═══ SUPPLIED ENTRIES ═══
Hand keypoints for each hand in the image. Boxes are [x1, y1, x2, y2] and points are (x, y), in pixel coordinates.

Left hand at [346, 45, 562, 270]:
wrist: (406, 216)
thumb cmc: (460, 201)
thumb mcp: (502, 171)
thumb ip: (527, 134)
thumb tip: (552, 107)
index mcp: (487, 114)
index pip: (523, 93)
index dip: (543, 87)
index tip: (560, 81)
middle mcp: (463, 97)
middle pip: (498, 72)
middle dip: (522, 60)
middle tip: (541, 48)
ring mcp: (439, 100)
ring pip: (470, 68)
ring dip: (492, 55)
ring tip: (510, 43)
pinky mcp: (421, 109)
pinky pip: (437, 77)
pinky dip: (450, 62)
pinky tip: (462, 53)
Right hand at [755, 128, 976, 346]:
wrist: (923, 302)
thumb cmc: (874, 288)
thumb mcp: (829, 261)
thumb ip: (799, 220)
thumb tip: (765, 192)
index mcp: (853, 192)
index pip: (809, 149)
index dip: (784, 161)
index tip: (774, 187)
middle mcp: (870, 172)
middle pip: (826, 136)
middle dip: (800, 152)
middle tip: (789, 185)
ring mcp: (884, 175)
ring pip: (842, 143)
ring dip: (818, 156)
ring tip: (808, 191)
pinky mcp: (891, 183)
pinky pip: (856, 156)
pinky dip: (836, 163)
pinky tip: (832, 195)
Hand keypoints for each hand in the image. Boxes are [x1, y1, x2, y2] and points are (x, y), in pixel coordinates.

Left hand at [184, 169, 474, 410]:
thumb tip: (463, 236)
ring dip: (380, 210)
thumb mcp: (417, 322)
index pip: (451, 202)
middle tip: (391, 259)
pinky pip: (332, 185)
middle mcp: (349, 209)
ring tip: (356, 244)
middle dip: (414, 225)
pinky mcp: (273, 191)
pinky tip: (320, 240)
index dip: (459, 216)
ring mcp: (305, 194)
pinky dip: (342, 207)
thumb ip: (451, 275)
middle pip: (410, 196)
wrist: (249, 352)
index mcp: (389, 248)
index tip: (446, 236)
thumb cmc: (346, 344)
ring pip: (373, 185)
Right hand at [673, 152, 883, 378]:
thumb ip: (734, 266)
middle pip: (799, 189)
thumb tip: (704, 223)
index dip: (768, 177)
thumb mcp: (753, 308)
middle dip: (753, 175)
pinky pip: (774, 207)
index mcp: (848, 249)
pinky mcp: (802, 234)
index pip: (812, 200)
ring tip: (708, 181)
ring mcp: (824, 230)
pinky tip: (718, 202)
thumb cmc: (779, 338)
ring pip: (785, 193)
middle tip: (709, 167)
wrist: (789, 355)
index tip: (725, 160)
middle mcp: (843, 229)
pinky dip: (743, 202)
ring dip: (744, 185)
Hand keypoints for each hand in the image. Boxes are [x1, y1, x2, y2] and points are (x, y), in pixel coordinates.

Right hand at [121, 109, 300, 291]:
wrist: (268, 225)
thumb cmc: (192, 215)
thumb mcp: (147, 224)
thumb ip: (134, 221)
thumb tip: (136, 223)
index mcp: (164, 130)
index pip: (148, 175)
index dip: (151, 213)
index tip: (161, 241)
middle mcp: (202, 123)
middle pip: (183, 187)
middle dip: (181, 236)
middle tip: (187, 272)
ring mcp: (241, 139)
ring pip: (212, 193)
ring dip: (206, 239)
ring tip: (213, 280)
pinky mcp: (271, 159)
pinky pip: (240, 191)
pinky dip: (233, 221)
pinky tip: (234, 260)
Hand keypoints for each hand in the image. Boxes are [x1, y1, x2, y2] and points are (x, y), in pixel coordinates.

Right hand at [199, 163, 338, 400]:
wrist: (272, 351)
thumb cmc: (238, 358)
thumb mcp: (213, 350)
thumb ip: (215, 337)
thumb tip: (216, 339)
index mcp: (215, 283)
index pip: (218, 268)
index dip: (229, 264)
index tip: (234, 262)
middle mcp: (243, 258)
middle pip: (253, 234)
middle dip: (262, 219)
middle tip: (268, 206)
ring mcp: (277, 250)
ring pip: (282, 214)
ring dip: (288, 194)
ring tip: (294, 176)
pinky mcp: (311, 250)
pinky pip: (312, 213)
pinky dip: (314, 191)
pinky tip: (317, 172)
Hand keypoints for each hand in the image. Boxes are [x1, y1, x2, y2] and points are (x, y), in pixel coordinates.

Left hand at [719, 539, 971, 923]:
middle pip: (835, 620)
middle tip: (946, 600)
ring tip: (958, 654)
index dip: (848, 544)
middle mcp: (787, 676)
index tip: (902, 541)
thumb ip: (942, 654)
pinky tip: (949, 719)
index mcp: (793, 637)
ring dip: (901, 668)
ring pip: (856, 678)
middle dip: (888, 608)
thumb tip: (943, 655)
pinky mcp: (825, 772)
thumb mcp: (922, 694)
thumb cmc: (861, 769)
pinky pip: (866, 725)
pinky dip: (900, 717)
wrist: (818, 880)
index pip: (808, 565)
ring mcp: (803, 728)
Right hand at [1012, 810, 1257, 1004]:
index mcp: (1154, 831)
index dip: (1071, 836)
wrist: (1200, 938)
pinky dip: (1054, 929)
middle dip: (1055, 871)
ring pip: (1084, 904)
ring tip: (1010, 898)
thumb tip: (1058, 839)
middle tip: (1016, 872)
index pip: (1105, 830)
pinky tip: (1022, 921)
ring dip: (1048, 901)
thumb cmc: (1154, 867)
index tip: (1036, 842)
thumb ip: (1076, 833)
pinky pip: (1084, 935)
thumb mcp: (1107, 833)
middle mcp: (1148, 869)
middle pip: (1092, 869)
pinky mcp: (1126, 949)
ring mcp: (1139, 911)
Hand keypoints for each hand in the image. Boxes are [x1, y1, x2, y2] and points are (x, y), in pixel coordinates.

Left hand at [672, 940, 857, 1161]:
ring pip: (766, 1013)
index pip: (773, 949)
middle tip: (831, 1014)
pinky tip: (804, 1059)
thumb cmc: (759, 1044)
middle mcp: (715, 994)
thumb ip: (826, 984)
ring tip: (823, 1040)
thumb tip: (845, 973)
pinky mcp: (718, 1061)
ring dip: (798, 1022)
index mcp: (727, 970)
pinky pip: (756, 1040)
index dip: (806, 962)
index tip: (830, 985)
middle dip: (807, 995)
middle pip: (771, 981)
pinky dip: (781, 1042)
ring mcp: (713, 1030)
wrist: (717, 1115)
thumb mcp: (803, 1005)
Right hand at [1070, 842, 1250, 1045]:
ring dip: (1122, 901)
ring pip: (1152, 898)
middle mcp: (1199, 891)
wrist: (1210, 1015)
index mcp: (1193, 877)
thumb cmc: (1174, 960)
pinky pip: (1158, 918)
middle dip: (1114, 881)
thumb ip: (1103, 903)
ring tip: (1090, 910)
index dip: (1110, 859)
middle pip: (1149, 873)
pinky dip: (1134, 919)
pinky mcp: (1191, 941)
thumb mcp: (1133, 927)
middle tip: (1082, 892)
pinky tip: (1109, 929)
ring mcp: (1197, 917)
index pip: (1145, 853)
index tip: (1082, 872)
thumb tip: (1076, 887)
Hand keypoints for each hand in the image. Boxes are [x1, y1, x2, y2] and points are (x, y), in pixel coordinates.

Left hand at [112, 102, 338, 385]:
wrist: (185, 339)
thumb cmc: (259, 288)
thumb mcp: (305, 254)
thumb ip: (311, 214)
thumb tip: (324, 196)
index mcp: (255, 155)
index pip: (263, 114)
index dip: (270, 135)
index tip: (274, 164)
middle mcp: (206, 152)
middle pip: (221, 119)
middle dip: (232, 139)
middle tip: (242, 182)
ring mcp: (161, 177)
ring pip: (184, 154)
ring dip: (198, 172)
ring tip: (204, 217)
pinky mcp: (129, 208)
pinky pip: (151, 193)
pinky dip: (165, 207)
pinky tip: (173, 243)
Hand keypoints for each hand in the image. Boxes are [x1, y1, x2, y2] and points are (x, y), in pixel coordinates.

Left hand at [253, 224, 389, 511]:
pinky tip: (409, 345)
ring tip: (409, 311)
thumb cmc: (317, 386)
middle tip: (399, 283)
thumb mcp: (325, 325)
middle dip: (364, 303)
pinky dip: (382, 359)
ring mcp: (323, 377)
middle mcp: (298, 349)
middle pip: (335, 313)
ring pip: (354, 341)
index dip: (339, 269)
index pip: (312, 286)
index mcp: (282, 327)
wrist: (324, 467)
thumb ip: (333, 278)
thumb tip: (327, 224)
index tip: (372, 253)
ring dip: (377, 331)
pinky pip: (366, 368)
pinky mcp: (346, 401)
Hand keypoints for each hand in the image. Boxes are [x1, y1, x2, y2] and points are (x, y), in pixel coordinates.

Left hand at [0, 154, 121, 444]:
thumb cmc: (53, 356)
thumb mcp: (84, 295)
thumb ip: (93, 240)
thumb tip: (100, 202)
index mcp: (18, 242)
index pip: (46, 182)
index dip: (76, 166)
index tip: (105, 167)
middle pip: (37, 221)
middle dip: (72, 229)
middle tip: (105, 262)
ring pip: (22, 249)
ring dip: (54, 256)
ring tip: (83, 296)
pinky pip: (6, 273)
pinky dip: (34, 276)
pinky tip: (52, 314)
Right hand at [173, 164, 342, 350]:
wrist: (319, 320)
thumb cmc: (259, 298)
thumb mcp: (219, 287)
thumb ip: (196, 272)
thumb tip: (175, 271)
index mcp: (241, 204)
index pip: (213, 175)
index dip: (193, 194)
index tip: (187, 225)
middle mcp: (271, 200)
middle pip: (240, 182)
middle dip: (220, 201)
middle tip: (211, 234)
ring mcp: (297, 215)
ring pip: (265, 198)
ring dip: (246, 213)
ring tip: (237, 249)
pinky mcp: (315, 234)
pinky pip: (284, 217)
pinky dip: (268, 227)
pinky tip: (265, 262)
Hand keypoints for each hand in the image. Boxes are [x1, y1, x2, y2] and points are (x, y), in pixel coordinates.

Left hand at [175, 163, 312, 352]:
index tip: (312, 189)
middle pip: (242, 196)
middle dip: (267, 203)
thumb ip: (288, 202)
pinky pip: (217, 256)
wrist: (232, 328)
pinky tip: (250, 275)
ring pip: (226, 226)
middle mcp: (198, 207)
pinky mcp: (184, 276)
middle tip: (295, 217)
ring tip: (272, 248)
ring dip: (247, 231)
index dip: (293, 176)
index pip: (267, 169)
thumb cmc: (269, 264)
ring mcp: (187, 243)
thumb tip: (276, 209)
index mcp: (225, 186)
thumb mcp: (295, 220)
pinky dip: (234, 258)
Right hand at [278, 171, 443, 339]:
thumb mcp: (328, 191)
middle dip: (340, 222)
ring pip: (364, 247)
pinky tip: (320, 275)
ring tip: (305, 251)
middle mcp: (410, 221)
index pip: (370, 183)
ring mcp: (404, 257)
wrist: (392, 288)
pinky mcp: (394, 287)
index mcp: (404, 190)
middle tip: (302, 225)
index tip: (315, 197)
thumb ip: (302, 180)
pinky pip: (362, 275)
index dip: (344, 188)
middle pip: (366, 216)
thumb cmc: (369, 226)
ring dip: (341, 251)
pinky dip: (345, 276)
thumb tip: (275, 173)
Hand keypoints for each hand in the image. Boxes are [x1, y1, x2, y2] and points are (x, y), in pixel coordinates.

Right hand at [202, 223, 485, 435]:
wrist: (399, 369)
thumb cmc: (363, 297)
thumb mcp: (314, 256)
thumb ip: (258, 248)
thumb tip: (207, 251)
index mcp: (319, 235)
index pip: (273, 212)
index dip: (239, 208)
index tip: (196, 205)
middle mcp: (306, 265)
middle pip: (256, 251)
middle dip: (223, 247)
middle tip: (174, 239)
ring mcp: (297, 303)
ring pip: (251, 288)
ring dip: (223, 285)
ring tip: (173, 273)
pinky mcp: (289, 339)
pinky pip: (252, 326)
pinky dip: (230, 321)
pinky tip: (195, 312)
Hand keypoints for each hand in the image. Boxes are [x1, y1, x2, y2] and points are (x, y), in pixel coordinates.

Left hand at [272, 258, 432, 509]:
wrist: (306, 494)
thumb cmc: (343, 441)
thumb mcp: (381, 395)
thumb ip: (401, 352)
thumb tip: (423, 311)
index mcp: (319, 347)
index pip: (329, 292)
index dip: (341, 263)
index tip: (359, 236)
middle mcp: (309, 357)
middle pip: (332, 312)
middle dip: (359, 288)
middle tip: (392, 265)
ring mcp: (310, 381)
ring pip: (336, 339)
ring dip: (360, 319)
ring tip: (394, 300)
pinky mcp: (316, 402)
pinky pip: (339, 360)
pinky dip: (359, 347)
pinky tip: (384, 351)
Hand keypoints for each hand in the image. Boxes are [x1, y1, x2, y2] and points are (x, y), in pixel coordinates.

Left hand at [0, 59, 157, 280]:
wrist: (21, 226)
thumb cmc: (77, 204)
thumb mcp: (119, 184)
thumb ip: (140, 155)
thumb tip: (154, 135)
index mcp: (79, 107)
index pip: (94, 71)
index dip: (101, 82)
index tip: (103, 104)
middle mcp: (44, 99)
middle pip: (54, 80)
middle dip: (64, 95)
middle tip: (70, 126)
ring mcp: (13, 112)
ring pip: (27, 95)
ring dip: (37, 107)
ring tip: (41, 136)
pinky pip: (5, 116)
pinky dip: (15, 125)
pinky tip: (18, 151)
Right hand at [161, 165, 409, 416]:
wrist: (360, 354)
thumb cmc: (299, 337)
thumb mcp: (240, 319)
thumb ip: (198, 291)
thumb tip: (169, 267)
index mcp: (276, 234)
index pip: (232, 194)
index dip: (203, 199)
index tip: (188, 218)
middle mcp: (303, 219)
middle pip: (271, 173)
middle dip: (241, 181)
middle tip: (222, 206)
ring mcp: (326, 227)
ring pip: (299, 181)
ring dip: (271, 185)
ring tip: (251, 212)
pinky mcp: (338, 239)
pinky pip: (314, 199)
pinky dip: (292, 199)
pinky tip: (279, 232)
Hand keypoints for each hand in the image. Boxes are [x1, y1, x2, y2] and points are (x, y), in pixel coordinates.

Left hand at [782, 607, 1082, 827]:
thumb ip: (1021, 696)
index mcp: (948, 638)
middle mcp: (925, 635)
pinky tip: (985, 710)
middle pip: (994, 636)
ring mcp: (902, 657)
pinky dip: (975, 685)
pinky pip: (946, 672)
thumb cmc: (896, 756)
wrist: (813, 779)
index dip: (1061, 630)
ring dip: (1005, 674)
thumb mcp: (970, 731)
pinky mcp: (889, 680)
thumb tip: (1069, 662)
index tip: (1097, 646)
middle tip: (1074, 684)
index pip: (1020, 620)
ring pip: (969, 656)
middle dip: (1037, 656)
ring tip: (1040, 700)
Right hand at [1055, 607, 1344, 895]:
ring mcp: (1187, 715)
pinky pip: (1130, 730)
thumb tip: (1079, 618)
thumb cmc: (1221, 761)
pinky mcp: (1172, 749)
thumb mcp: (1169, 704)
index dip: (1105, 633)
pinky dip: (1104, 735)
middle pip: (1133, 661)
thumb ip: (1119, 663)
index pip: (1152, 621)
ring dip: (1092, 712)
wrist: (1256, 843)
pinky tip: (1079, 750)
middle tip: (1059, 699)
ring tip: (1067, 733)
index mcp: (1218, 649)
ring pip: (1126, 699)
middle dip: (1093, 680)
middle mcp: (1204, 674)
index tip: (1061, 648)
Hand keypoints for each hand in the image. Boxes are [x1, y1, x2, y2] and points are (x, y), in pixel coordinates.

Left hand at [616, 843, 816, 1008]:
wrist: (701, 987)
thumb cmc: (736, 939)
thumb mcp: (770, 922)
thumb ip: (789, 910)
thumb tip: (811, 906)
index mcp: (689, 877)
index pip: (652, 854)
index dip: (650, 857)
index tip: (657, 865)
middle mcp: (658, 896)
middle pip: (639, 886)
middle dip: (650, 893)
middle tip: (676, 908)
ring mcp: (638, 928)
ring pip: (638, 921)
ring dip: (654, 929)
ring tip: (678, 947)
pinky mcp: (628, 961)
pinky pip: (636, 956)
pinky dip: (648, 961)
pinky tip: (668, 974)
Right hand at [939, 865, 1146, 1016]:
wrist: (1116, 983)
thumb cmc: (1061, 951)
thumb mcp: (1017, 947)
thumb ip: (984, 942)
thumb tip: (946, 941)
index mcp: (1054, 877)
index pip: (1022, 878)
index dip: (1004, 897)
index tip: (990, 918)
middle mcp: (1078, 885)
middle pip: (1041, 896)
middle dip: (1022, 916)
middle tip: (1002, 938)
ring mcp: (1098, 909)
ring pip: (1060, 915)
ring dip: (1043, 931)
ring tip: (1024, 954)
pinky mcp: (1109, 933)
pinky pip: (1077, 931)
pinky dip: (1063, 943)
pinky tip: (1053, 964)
═══
▶ WHAT IS EXPECTED:
Show every line in the entries where the string "Right" occurs.

▶ PROBLEM SOLUTION:
Right hand at [755, 128, 976, 346]:
Right hand at [673, 152, 883, 378]:
Right hand at [121, 109, 300, 291]:
Right hand at [199, 163, 338, 400]:
Right hand at [1012, 810, 1257, 1004]:
Right hand at [1070, 842, 1250, 1045]:
Right hand at [173, 164, 342, 350]:
Right hand at [278, 171, 443, 339]:
Right hand at [202, 223, 485, 435]:
Right hand at [161, 165, 409, 416]:
Right hand at [1055, 607, 1344, 895]:
Right hand at [939, 865, 1146, 1016]:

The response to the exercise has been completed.